攝影或3C

Python 實戰：Word 圖片提取與佔位符替換術

本教學將展示如何使用 `python-docx` 與 `lxml`，
深入 Word 文件的底層 XML 結構，
將文件中的圖片「完美手術」取出，並在原位置留下標記。

**教學流程：**

1. **環境準備**：自動生成一個包含圖片的 Word 測試檔 (使用 `PIL` 繪圖)。

2. **核心原理**：解析 Word XML 結構，尋找圖片容器。

3. **執行手術**：提取圖片 Blob、寫入硬碟、插入替代文字、移除原圖片容器。

4. **驗證結果**：檢查新生成的檔案。

### 0. 安裝必要套件

若您的環境尚未安裝，請取消註解並執行下方指令：

# !pip install python-docx pillow lxml
# 注意：正確的安裝名稱是 "python-docx" (PyPI 標準名稱)，而不是 "docx"。
# "docx" 是一個已停止維護的舊套件，請勿安裝錯誤。
# 雖然在程式碼中 import 時是使用 "import docx"，但安裝時需指定 "python-docx"。

為了確保大家都能執行，我們先用 Python「畫」一張圖，並存成 Word 檔。

## 作業要求
根據上方的文件內文，安裝時應指定的正確套件名稱是什麼？

## 提供資料
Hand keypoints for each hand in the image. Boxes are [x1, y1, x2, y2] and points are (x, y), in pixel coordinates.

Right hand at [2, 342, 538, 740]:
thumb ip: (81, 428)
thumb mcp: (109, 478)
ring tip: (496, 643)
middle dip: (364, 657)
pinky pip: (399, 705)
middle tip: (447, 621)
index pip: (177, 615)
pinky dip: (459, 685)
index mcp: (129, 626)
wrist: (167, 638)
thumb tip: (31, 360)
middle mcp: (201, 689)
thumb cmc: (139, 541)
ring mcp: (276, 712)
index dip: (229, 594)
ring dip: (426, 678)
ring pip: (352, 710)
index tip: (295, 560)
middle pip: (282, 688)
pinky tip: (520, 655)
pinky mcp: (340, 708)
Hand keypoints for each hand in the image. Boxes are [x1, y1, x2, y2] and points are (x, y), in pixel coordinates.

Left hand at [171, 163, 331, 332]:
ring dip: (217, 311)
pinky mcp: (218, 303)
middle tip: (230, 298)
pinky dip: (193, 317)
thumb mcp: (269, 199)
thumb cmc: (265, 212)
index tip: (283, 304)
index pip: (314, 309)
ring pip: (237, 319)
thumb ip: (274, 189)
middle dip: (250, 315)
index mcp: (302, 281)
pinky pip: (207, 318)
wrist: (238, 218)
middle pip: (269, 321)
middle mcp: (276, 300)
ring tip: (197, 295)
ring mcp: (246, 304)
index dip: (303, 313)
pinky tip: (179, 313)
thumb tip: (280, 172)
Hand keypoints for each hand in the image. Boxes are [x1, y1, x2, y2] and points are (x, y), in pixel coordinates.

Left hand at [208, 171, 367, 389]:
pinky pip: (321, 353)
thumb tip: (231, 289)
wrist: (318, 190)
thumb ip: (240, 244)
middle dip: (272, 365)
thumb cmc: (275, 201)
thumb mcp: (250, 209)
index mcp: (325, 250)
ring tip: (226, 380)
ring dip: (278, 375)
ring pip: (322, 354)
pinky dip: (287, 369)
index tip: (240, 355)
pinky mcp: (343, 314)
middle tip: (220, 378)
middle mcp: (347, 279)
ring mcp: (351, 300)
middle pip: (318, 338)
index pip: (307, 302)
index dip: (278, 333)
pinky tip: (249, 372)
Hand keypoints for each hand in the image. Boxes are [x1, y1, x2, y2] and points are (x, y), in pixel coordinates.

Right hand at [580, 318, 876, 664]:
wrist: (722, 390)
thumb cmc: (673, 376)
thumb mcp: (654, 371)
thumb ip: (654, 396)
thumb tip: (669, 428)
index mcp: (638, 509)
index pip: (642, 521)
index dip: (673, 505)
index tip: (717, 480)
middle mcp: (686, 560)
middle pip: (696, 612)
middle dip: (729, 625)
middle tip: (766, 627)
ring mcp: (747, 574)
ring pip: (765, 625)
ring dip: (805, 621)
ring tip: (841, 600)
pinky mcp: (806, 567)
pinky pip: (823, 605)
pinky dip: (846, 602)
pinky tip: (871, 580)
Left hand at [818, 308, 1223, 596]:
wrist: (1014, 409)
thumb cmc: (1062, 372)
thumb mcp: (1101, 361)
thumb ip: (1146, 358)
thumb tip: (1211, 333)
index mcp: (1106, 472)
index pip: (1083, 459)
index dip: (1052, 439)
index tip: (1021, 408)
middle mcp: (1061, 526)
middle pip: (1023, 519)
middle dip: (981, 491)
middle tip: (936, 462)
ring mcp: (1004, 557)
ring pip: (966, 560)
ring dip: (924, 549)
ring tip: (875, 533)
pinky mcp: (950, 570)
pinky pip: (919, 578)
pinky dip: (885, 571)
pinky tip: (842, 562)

## 作答結果
正確的安裝名稱是「python-docx」。